Sa prédilection va à l'assemblage de trois ou quatre panneaux totalisant une vingtaine de mètres carrés, La Vie en rose, (1979, MET), tétraptyque : " C'est le seul moyen de réaliser de grandes toiles qui puissent sortir facilement de l'atelier "; c'est aussi le moyen d'englober le spectateur; et d'être acculée aux césures verticales affectionnées parce qu'elles détruisent l'effet horizontal Triptyque, (1973) dans lequel les huiles sont réparties en rectangles à la Rothko*, ou Triptyque, (1976), aux couleurs touffues d'automne. Le panneau unique subsiste néanmoins, Tooth Paste, (1987), aux couleur de la verdure, aux touches noires baladeuses, à la chinoise, Sans titre, 1989).
La dernière année, son graphisme est réduit à une écriture touffue et éclatante, perdue sur la toile blanche, Sans titre, (1992). Elle peint aussi quelques tondi.
Cette oeuvre personnelle chevauche l'expressionnisme* américain et l'abstraction impressionniste française. Elle appartient à deux mondes sans la moindre schizophrénie.

Expositions : 1950, St. Paul, Minnesota ; 1960, Neufville, Paris ; 1982, Centre Pompidou, Paris ; 1967, Jean Fournier, Paris.

Rétrospective : 1974, Whitney, New York ; 1982, Musée d'Art moderne de la ville, Paris ; 1988, itinérante à travers les États-Unis ; 1994, Jeu-de-Paume et musée des Beaux-Arts de Nantes.

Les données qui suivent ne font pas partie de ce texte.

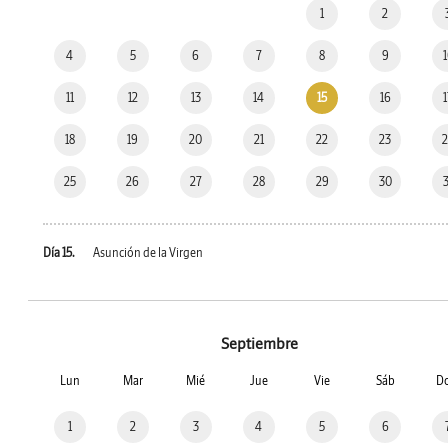
1
2
4
5
6
7
8
9
11
12
13
14
15
16
18
19
20
21
22
23
25
26
27
28
29
30
Día 15.
Asunción de la Virgen
Septiembre
Lun
Mar
Mié
Jue
Vie
Sáb
D
1
2
3
4
5
6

Citation(s) : Elle a dit :
- Quand mes peintures sont parties pour New York, j'étais dans le jardin : les arbres et le jardin étaient beaux et il y avait une belle lumière et je voyais les peintures qui bougeaient. Un grand homme fort les bougeait avec beaucoup de facilité et je voyais toutes les couleurs qui bougeaient derrière les arbres. C'était comme une parade et j'étais heureuse; pour une fois je ne me sentais pas abandonnée.  (1986).